The law also states that violating Massachusetts’ helmet law will not make the bicyclist liable for injuries. It says that another party cannot use a bicyclist’s lack of helmet wearing as evidence of contributory negligence during a civil lawsuit. If a child or teen breaks the law and does not wear a helmet on a bicycle, then gets into a bicycle accident and suffers a head injury, the at-fault driver cannot use the lack of a helmet against the bicyclist to reduce his or her own liability. The bicyclist that should have been wearing a helmet, however, may receive a traffic fine.

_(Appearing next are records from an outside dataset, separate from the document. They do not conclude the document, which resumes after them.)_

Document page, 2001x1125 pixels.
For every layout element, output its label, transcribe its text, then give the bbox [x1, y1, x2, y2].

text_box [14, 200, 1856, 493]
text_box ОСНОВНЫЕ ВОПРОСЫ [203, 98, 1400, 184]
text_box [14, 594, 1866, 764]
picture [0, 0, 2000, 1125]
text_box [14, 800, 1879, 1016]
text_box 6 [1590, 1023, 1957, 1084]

Motorcycle Helmets Mandatory

Chapter 90, Section 7 of the law requires every person on a motorcycle to wear protective headgear. The law requires helmets for motorcyclists of all ages and experience levels. Motorcycle operators and their passengers must wear helmets that meet the U.S. Department of Transportation (DOT)’s Federal Motor Vehicle Safety Standard No. 218. These helmets will bear stickers with the DOT seal of approval. Even passengers riding in sidecars must wear DOT-approved helmets.

Motorcyclists also need goggles or face shields if their vehicles do not have windshields. The only exception to the universal helmet law is if the person is over 18 and riding a motorcycle as part of a permitted public parade. It is a $100 fine for motorcyclists who fail to wear standard helmets or who do not make their passengers wear helmets.

Motorized Scooters Require Helmets

Scooters with motors can achieve speeds of 20 miles per hour. They pose dangers to riders similar to motorcycles. Falling off a motorized scooter and striking the head against the pavement could result in a serious or fatal head injury. For this reason, lawmakers make wearing a standard helmet mandatory for every rider and passenger on motorized scooters. The fine for failing to wear a helmet on a motorized scooter in Massachusetts is $25 for a first offense, up to $50 for a second offense and up to $100 for subsequent offenses.

Motorized Bicycles and Mopeds Also Require Helmets

Massachusetts’ stringent helmet laws extend to motorized bicycles and mopeds. It is against state law to operate one of these vehicles or ride as a passenger without wearing a helmet that meets the DOT’s safety standards. Similar to the motorcycle helmet law, it is a $100 fine for violating the helmet requirement while on a motorized bicycle or moped. Wearing a helmet could protect you from legal trouble and serious injuries.